Each of Nashville’s last few mayors have had grand plans for the city’s riverfront. All have been filled with visions for recreational and community space on both sides of the water, and none of them have imagined a future that continues to include a massive metal scrap yard on the east bank.
But through it all, PSC Metals has stayed firmly in place.
Last week, we learned that the business was sold separately from the land. Although the new owners will continue to lease the site, and that’s raised a new slew of questions about the future of that key piece of riverfront property. Adam Sichko has been covering the story for the Nashville Business Journal.
NC: First of all, let’s try to understand the ownership situation because it’s kind of complicated. For years, PSC leased most of the site, and at times the previous landowners hinted that they might be willing to redevelop it. When did PSC come to own the land outright?
AS: So they cover about 45 acres of land at their site, and they had owned roughly half of that, when Carl Icahn bought the company in 2007. But they were leasing the other half from descendants of a prior scrap metal and iron recycling business that had operated there for decades. And in 2017, Icahn purchased the land that he had been leasing from those descendants. And so at that point, he controlled the whole 45 acres. So he has for about four or four and a half years now.
NC: And just to say here, Carl Icahn is the New York billionaire with a long history of buying businesses and then selling them for a big profit. So he bought PSC and he bought the land.
AS: He’s had the keys of the car, so to say. He’s controlled that entire site.
NC: What has now changed?
AS: So he has sold PSC Metals to a company based in California called SA Recycling, and he has sold everything related to PSC metals. They have more than 30 locations in seven states. Except he is going to retain ownership of the land on the riverfront and lease it to SA Recycling when this deal goes through.
NC: Well, for so long, so many Nashvillians have considered that site really a prominent eyesore. What do these deals indicate for the site? How much of a chance is there that the scrapping operations might move?
AS: To me, it’s the surest sign that Carl Icahn — who you know is worth $17 billion, I’m sure knows a thing or two about real estate — sees development potential in that land because he is negotiating a way in the sale of his company to hold onto that land. And I think it opens the potential for development on that site in a way that hasn’t really existed before. And the fact that Carl Icahn is keeping the ownership of this land, to me, signals that he has an eye on understanding the real estate value of that land and potentially looking to cash out in the years to come.
NC: And he’s not someone who tends to hold on to investments, is he? He is someone who does just buy something to sell it.
AS: He certainly loves business. And so part of that is that dealmaking activity, and I’d certainly would think that he’s got an eye on, you know, keeping an eye on the prospect for development on that site.
NC: Now you’ve reported on the past on talks with several Nashville mayors about relocating the scrap yards. That redevelopment can happen. And you’ve reported that those talks have repeatedly fallen apart. Do you think redevelopment could happen without government intervention?

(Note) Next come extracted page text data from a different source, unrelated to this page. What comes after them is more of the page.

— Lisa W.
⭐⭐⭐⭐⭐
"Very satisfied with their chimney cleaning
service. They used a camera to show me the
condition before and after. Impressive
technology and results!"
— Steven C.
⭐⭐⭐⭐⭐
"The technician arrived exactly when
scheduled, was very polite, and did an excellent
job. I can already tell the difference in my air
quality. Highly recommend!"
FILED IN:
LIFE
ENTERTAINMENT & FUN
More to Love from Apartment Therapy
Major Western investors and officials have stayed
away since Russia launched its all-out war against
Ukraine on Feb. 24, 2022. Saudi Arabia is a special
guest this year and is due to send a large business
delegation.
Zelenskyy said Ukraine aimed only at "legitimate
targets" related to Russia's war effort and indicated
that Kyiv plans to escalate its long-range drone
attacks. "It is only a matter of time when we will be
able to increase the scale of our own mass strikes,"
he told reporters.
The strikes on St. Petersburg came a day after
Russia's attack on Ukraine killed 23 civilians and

AS: One of the major questions for PSC has always been, “But where will they go?” You know, they have land there on the riverfront that’s in the bull’s eye. They have great interstate access. They have rail. They can offload or haul some of that scrap on barges on the river. And they’ve never really had that prime alternative to try to find a comparable site that gave them all those options for hauling goods. And this company that Carl Icahn has sold to, SA Recycling, earlier this summer, they bought a company named Southern Recycling, and that company, which is now part of the SA Recycling, has an operation on the riverfront in West Nashville, near where the spooky, old state penitentiary is. It’s got water access. It’s got rail access. It’s right next to Briley Parkway. This deal, to me opens up the possibility in a way that, you know, government may not need to take the lead. They may need to be involved, but they may not need to take the lead necessarily like they have in years past.

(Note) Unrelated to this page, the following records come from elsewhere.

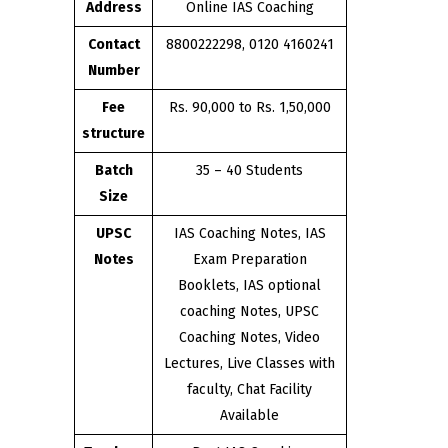
Address
Online IAS Coaching
Contact
8800222298, 0120 4160241
Number
Fee
Rs. 90,000 to Rs. 1,50,000
structure
Batch
35 – 40 Students
Size
UPSC
IAS Coaching Notes, IAS
Notes
Exam Preparation
Booklets, IAS optional
coaching Notes, UPSC
Coaching Notes, Video
Lectures, Live Classes with
faculty, Chat Facility
Available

NC: And then the other factor, of course, is the condition of the land itself. This has been an industrial site for roughly a century, which means the soil could contain a lot of toxins. And we’ve heard speculation through the years that private developers wouldn’t really want to deal with the remediation that would be necessary to make it safe. Has that thinking changed?

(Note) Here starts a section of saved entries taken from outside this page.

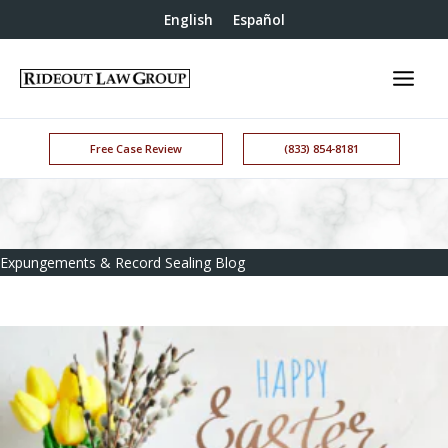
English
Español
Free Case Review
(833) 854-8181
Expungements & Record Sealing Blog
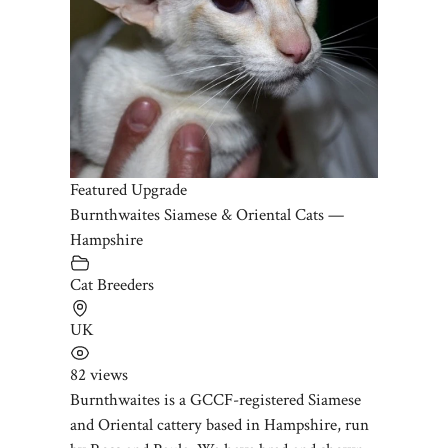
Featured Upgrade
Burnthwaites Siamese & Oriental Cats —
Hampshire
Cat Breeders
UK
82 views
Burnthwaites is a GCCF-registered Siamese
and Oriental cattery based in Hampshire, run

AS: When you look just a mile and a half to the north, to the site that Oracle has purchased for its waterfront tech campus, you know, a piece of that site was a Metro landfill decades ago. And under the deal that Oracle worked with Metro, Oracle is going to spend some money to do the remediation upfront and then get repaid over a series of years by keeping some of the tax money, the property tax money, that would have gone to Metro. That could be a model for how something might happen.
Adam Sichko is senior reporter for the Nashville Business Journal.